Exercise goal: Pick each line containing the word "Traditional" out of the data below.

# # # # #

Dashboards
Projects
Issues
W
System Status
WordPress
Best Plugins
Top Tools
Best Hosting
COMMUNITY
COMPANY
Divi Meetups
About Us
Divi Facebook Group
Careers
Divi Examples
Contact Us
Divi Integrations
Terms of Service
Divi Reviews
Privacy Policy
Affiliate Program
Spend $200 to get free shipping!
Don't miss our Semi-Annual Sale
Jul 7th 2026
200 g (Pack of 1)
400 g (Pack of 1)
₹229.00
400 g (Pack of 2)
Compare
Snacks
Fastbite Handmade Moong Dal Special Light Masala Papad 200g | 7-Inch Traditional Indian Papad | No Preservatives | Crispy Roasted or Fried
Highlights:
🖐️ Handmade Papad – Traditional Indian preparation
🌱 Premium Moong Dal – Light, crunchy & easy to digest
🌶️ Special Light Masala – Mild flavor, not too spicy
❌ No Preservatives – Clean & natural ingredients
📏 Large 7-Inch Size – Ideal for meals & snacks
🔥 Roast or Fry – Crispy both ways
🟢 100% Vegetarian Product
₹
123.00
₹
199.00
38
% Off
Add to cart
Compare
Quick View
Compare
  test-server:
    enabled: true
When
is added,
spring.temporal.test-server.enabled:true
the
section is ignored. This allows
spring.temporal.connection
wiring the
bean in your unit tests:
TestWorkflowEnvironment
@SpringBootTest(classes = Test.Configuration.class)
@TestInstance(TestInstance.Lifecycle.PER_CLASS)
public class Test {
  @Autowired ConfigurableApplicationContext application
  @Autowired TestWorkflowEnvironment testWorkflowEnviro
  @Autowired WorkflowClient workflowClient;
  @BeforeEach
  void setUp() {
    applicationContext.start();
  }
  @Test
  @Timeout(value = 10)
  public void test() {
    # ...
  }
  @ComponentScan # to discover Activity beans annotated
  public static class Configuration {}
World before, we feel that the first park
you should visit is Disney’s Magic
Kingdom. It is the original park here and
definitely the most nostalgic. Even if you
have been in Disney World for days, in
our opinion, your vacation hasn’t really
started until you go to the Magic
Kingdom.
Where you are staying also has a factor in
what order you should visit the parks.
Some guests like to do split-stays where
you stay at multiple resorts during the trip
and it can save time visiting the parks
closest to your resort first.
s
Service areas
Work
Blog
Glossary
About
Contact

# # # # #

Exercise output:
Fastbite Handmade Moong Dal Special Light Masala Papad 200g | 7-Inch Traditional Indian Papad | No Preservatives | Crispy Roasted or Fried
🖐️ Handmade Papad – Traditional Indian preparation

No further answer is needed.